Boromiro contempla el vino, demasiada amenaza para no tenerla en cuenta, sabe que es real y que si antes se han librado de las estocadas es solo por el afecto y la amistad que los une. Nunca creyó que ella fuera capaz de decirlo en voz alta. Lo sabía pero no creía que fuera capaz. Iba a decir algo, pero en ese momento, los corchetes con el alguacil Saldaña a la cabeza entraron en la posada y se dirigieron a ellos:

- Fácil me lo ponéis, Arbante - dijo.

- Es que sabemos de la clase de vuestros actos, señor alguacil - responde con sorna el aludido.

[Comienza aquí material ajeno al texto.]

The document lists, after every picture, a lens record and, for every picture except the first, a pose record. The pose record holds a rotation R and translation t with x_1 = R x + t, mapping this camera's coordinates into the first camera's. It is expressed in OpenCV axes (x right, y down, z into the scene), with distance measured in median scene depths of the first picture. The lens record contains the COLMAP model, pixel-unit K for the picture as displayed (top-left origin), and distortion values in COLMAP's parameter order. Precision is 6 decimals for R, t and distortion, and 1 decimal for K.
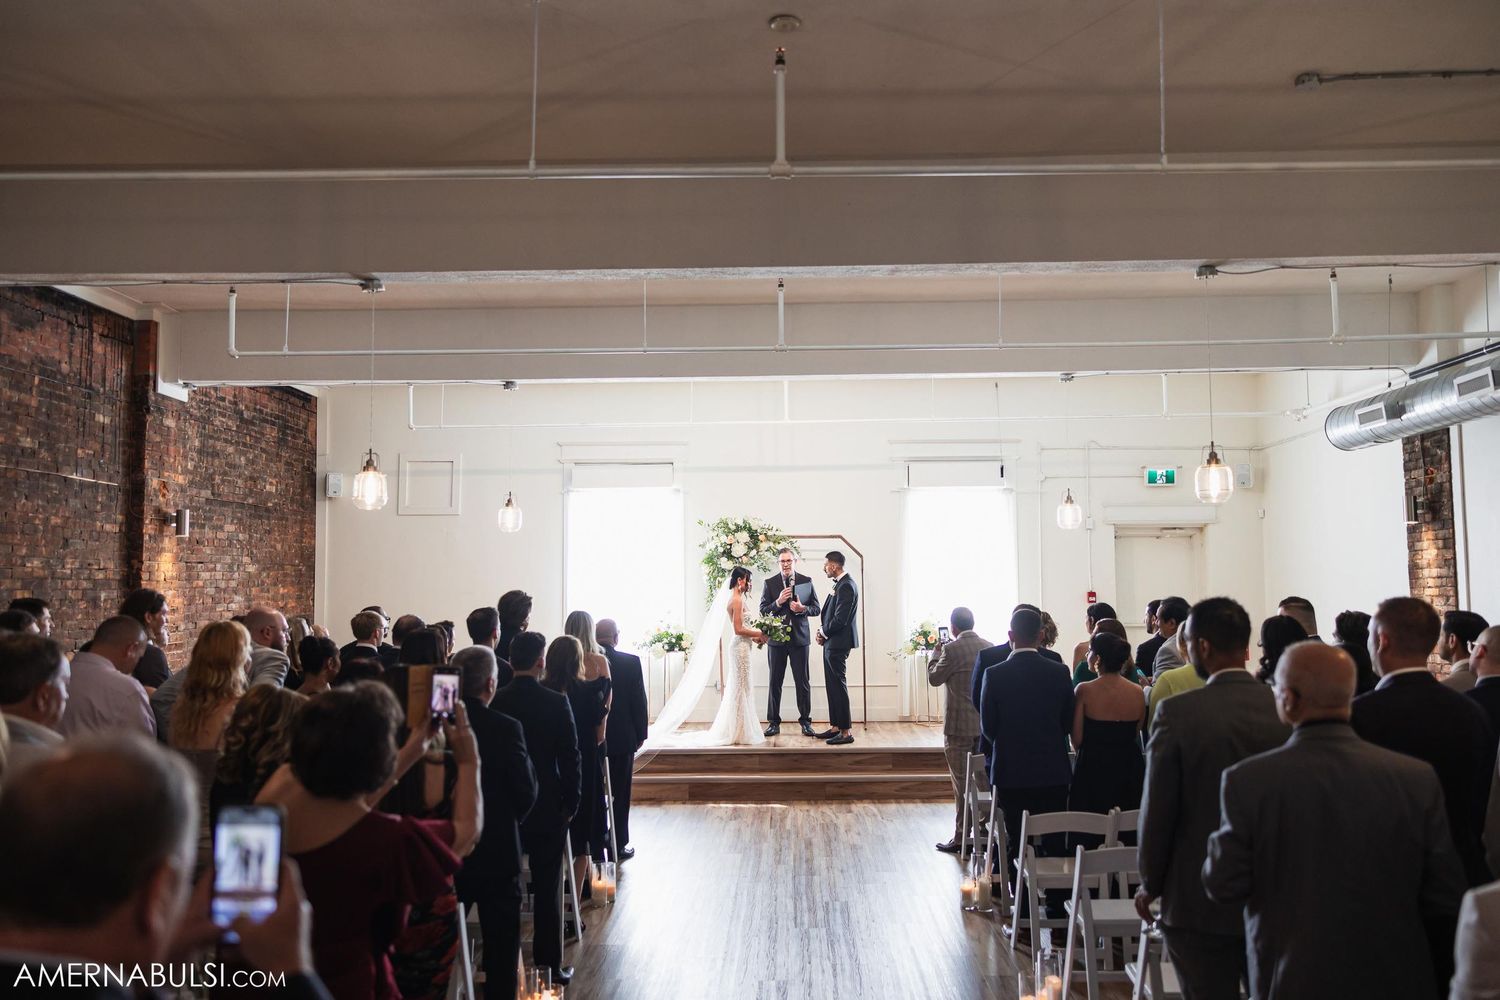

- Tengo orden de llevaros a ver a alguien, a los tres, pero no descuidéis, la vida da muchas vueltas y tiempo habrá de haceros tragar vuestras palabras - replicó.

- ¿Y si no queremos ir? - pregunta.

- Ese alguien me dijo que os mostrara esto, por si acaso - dijo sacando de debajo del coleto una aplastada flor de azalea.

Arbante la miró, después miró a sus compañeros, el final estaba cerca, el valido quería verlos.

- Os acompañaremos - dijo levantándose y requiriendo capa y chapeo.